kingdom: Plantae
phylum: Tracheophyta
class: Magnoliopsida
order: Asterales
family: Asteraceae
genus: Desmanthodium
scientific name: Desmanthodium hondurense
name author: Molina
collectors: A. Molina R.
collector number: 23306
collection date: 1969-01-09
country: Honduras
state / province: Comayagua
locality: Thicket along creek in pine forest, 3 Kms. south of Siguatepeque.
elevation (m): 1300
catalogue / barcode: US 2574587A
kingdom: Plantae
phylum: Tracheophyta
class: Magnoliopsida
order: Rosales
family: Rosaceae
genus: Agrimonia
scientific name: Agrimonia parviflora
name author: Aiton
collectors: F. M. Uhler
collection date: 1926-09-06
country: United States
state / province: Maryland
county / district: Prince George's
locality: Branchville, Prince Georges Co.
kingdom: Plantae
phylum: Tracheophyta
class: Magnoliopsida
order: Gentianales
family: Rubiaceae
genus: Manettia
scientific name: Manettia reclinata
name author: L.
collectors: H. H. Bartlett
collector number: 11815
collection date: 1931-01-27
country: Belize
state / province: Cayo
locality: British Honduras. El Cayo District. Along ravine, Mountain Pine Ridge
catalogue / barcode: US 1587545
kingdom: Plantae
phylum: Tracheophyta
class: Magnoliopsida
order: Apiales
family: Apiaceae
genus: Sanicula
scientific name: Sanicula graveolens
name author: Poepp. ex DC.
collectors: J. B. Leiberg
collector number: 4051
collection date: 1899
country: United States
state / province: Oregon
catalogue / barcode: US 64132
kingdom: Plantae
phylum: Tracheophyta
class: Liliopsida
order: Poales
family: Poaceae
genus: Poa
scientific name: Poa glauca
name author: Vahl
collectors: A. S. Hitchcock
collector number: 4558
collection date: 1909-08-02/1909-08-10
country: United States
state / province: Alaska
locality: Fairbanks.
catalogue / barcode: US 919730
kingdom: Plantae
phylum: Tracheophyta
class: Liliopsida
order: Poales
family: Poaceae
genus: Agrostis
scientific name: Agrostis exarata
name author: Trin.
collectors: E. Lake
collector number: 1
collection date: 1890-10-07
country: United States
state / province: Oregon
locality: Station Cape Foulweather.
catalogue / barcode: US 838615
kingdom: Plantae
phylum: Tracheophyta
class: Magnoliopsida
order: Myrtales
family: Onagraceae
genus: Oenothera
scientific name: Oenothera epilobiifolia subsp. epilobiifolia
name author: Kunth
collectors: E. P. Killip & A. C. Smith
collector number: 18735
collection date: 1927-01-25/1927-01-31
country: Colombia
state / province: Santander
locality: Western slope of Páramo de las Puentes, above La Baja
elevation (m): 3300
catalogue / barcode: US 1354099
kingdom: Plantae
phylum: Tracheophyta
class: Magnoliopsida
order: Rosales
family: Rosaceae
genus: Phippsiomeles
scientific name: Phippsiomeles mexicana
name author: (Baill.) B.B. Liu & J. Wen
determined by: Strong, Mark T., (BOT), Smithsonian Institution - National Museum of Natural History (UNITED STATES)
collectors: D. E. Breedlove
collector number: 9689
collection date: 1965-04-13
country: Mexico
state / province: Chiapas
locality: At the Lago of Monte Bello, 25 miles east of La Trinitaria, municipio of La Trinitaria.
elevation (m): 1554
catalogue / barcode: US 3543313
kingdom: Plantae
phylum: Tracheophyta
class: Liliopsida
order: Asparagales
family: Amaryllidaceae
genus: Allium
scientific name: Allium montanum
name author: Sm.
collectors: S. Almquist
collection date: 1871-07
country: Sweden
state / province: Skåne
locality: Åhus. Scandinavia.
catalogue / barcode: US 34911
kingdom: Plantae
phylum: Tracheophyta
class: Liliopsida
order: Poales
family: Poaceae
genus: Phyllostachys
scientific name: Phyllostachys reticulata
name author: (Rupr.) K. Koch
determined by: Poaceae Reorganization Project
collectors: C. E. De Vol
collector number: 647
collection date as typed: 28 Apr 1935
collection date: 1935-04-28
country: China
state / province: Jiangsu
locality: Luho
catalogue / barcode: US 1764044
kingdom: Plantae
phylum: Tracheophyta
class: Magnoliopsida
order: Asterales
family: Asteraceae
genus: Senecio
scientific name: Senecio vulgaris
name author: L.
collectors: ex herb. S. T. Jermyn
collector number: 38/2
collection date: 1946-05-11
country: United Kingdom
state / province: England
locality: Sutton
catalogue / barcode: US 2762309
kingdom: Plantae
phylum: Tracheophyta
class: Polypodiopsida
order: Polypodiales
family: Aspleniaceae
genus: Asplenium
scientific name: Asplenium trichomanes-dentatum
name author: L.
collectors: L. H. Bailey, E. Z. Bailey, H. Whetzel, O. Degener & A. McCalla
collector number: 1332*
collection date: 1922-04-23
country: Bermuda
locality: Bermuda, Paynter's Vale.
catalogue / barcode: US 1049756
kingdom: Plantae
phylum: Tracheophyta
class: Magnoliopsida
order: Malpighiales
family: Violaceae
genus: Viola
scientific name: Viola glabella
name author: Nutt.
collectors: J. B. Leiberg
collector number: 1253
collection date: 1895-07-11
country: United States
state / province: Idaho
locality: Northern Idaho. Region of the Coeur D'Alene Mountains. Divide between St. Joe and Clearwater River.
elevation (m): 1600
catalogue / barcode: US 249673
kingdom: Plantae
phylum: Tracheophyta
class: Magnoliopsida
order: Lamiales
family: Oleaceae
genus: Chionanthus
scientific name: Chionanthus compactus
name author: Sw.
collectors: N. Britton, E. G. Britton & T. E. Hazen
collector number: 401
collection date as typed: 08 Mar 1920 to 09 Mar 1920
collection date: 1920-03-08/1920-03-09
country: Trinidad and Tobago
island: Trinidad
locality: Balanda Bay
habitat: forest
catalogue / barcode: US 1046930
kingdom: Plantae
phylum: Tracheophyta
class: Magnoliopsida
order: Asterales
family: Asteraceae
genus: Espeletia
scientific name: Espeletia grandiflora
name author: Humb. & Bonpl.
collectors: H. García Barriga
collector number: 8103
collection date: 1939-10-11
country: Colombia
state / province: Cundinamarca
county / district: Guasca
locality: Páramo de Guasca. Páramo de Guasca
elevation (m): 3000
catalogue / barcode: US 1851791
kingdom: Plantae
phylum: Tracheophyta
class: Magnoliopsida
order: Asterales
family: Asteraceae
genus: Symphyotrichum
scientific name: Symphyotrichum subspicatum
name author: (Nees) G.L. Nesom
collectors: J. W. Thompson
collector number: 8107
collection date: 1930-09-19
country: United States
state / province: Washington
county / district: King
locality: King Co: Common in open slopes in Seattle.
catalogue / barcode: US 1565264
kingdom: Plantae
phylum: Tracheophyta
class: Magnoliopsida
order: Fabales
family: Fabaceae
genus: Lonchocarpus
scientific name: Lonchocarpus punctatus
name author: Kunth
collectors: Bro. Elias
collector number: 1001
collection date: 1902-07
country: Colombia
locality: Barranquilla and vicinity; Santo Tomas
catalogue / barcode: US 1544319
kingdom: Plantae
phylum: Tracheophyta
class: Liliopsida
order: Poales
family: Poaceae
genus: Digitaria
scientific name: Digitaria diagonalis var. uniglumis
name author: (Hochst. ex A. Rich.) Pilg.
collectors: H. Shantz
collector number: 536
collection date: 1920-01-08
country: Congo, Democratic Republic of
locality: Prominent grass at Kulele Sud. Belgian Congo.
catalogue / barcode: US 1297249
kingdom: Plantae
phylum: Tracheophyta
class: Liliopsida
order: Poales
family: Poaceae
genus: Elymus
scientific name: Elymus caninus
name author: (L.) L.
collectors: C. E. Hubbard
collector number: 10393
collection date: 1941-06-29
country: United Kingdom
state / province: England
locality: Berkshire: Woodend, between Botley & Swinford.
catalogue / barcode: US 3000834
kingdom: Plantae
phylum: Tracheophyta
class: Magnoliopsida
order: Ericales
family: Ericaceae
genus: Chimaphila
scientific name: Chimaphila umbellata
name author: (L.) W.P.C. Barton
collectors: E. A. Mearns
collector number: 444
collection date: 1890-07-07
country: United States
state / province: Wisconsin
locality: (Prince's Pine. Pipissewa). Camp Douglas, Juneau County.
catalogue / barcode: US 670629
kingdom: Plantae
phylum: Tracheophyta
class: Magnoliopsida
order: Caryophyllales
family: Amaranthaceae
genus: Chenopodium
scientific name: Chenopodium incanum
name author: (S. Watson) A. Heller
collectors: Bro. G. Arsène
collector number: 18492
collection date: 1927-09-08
────────────────────────────────────────
» **Directions for this task**
Can you retype, character for character, the stretch of lines from the one containing "locality: At the" through the one containing "collectors: S. Almquist", with both of those lines included?

» **Answer in full**
locality: At the Lago of Monte Bello, 25 miles east of La Trinitaria, municipio of La Trinitaria.
elevation (m): 1554
catalogue / barcode: US 3543313
kingdom: Plantae
phylum: Tracheophyta
class: Liliopsida
order: Asparagales
family: Amaryllidaceae
genus: Allium
scientific name: Allium montanum
name author: Sm.
collectors: S. Almquist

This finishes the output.